1. Ford Sync, Audi MMI, Kia Uvo: Best in Show
Ford rocked forward with a new version of Sync (photo top) with Bluetooth, USB music connector, voice input, three ways to access the Internet from every seat in the car (laptop aircard, cellphone data stream, WiFi in your garage or rest area), and rocker switches on the steering wheel using the same layout as the game pad or cellphone rocker you already know how to use. Audi, tucked away in the nVidia booth, showed its next-generation MMI, or multimedia interface (photo above) with an iDrive-like control wheel and an Alps touchpad so you can enter text one character at a time, such for a destination; sometimes two or three characters are all you need for a unique destination name (A-L-B in New Mexico would take you to Albuquerque). Audi's MMI display uses an nVidia chipset to keep the screen updated intantly. Microsoft with its Windows Automotive area showed Ford Sync cars and others using similar technologies such as Fiat's Blue & Me, the precursor to Sync. And Kia showecase Uvo (pronounced YOO-voe, as in "your voice"), fruit of the Hyundai-Kia-Microsoft partnership. This was the newest, hottest, most clearly useful technology of CES.

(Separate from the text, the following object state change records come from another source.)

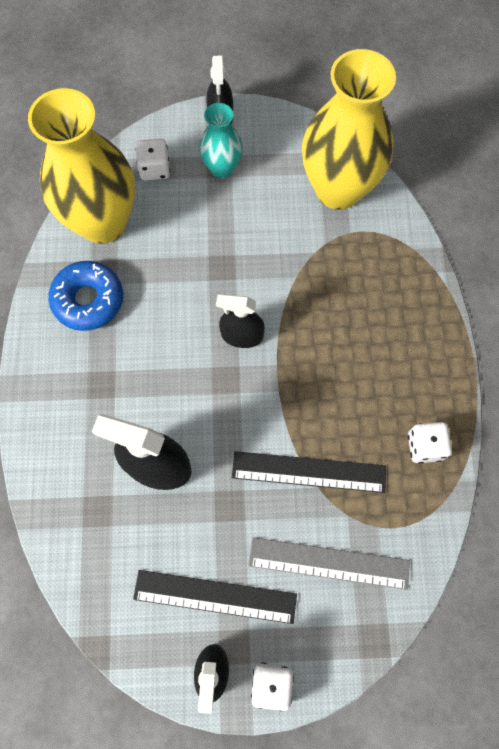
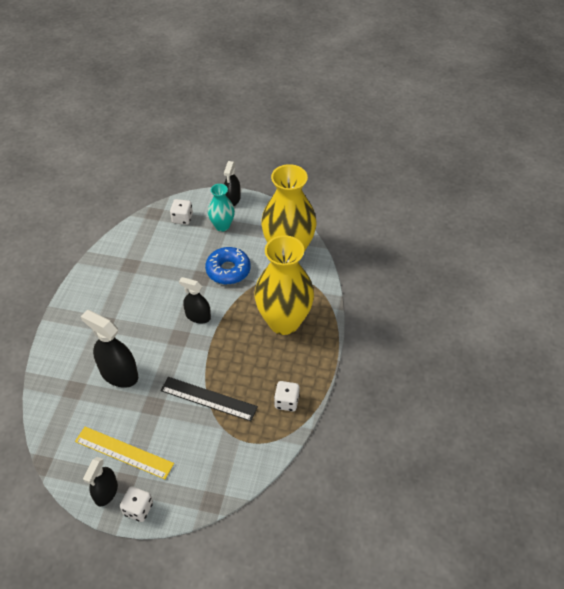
camera: 15 degrees right, 20 degrees down
(88, 300) = (115, 278): blue donut -> blue donut (228, 270)
(103, 222) = (140, 240): yellow vase -> yellow vase (284, 322)
(215, 596) = (124, 452): black ruler -> yellow ruler
(329, 563) = (201, 451): grey ruler -> none

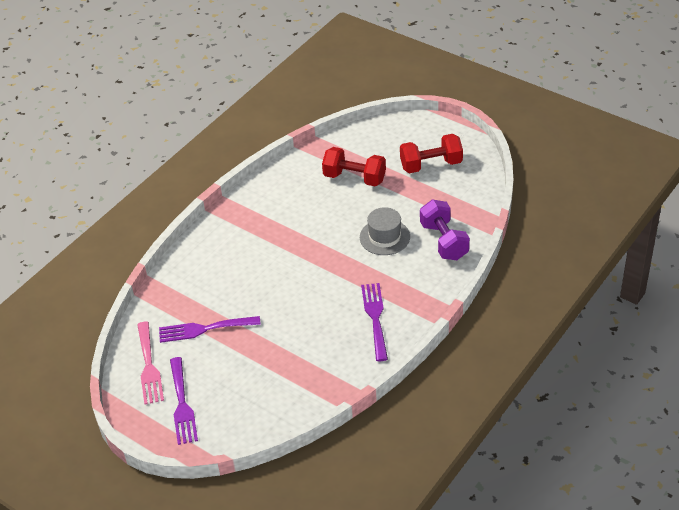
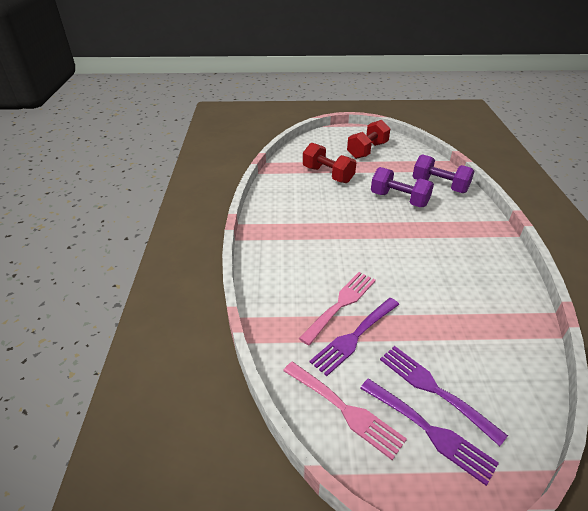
camera: 40 degrees left, 5 degrees down
(222, 302) = (341, 304): none -> pink fork
(354, 178) = (328, 175): red dumbbell -> red dumbbell turned 60 degrees clockwise
(375, 318) = (472, 253): purple fork -> purple fork (434, 389)
(384, 237) = (399, 199): grey hat -> purple dumbbell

2. 3D TV: Triumph of Vendor Hope Over User Reality?
Everybody showed off 3D TV, where two slightly overlaid, slightly out of-register images take on three dimensions when you don a pair of special goggles. But will 3D be must-see TV? If you saw Need for Speed in 3D (also in that nVidia booth), you know it's a winner for gaming on PC monitors and maybe on big TVs. I've been around a couple racetracks and, seeing them in 3D, it's almost like being there minus the smell of overheated brakes. 3D also works for porn, which I didn't see being demonstrated at CES, and it wasn't for lack of investigation on my part. 3D probably works for specialty videos and spectacular movies (Avatar). But for mainstream TV? We have a dozen friends over to watch the Super Bowl; there, 3D glasses would get in the way of what's more a social than TV-watching event. Plus, BYO would have to include 3D goggles, not just beer, if company came over. On the other hand, if 3D comes as a no-extra-cost feature of higher-end TVs, and mostly the TV is used for traditional programs, it's something worth having. HDTV was a big thing; 3D isn't quite in that league.
3. eBooks Approach Critical Mass
eBooks are coming. Lower prices will help. There will be enough material soon, especially as Amazon sells book-plus-eBook combos. The problem remains: Users want color, especially for school textbooks. They also want long battery life, which means monochrome systems, and they'd like screens to update faster. This is almost ready for prime time.
4. Overabundance of iPod / iPhone cases
You couldn't walk more than two booths in the Las Vegas Convention Center's South Hall without running into a purveyor of cases for Apple iPods and iPhones: hardshell, softshell; plastic, silicone, neoprene; solid color, silkscreen, dye sublimation. There must be 10 times as much iPod case production capacity as there will ever be demand. There was similar optimism and excess, just not wretched excess, among makers of sub-$50 Bluetooth earpieces, booster batteries for cellphones and iPods, and universal transformers. Half the vendors will be gone in a year, or selling something else.
5. Long Decline of Aftermarket Car Audio Continues
Automakers build in more and more electronics. There are very few cars left with easily replaced DIN and Double-DIN radios. Order a new car with premium audio and the speakers and amps are pretty good, too. All of which meant: fewer car AV booths, smaller AV booths, and fewer booth babes. The species isn't extinct, though.